My four day long, unrelenting fever is ongoing. I described it as a “neutropenic” fever yesterday, because it felt so much like a half dozen others I’ve had in the past. Turns out I was wrong.
These were asymptomatic fevers, triggered by low neutrophil (mature white blood cell) counts following my first autologous (using my own cells) stem cell transplant three years ago. Why were my white counts so low? Years of using IMiDs (Revlimid and pomalidomide) had pulled them down.
I got a bit of a break for a year when Velcade/dex was working for me without an assist. But as soon as I started pomalidomide, my white counts started to drop again.
I was pleased and perplexed to learn Monday that after one month, my new CCd therapy (Cytoxan, carfilzomib and dex) was not effecting my white counts. On the contrary, they’re as high as they’ve been since before my transplant.
That’s great news! No reason not to continue therapy. And if my bone pain is any indication, the new combination is working. Like a few months after I started using pomalidomide/dex, my bone pain has significantly improved; telling me that my newer lesions are probably responding. We’ll know after my next month long cycle at the end of May.
I did notice that my red and hemoglobin counts have dropped. Looks like I’ll need to start following a new set of numbers.
And the bad news? What’s causing my ongoing asymptomatic fever? Must be an infection somewhere. So yesterday I bird-dogged my medical oncologist, Dr. Luke, about it. The support staff didn’t seem too concerned. But a fever–as high as 101.4 over what was then three days–is nothing to take lightly.
Another example of how working with a specialist is a good idea. Think the crew upstairs in the BMT unit at Moffitt Cancer Center would have taken a three day fever so lightly? What may not concern someone else can be a big deal for someone that’s undergone a stem cell transplant; auto or allo.
Fortunately, one of the med techs flagged Dr. Luke down in the hallway, told him about my fever and showed him my numbers. Dr. Luke is an old stem cell transplant guy himself. He gets it. Dr. Luke immediately prescribed Levaquin, one of the broadest spectrum antibiotics. Levaquin has worked for me like magic in the past. Hopefully that will do the trick.
It hasn’t yet; this thing is stubbornly holding on.
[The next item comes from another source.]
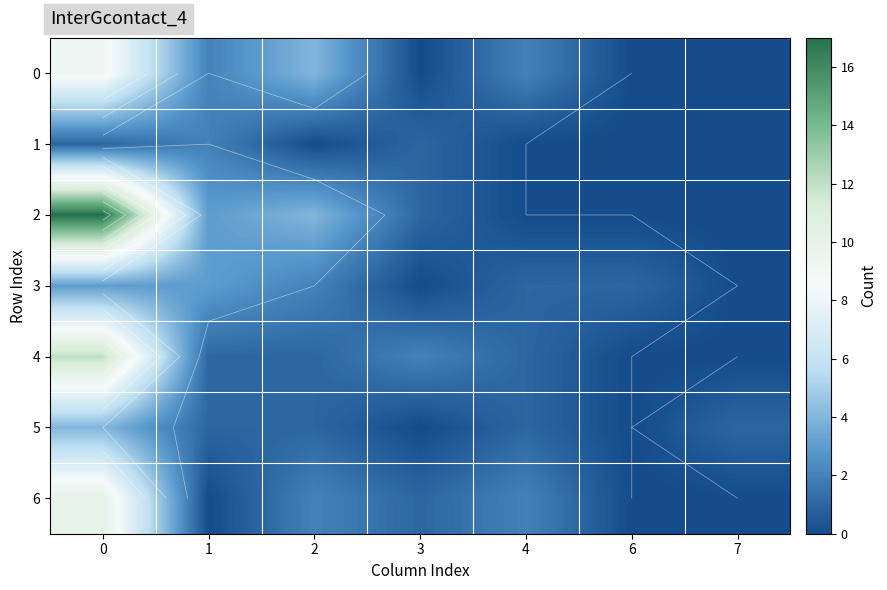

Rank the series by their maximum value, from lowest to highest.

1, 3, 5, 0, 6, 4, 2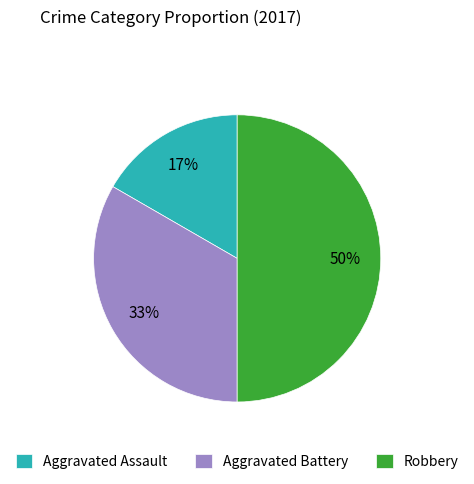

How many segments does this pie chart have?

3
Talking it over with Pattie, it concerned her that no one seems interested in trying to figure out what’s causing my fever. She has a point. I could call my primary doc and try and get him to run some tests. Or check myself into Mayo Clinic (45 minutes away) for more specialized care. I’m not sure I trust my local hospital; it’s so small.
I reasoned that you can attack these things from either direction: identify the type of infection by running tests, or find an antibiotic that works and skip the first step.
I don’t like writing about my own medical minutia. But there’s a take-away message here. Once you start taking responsibility for your own care, you are the one that needs to follow through. It can feel like performing a high wire act without a net.
In the meantime, I’ll keep repeating my new mantra: “No worries!”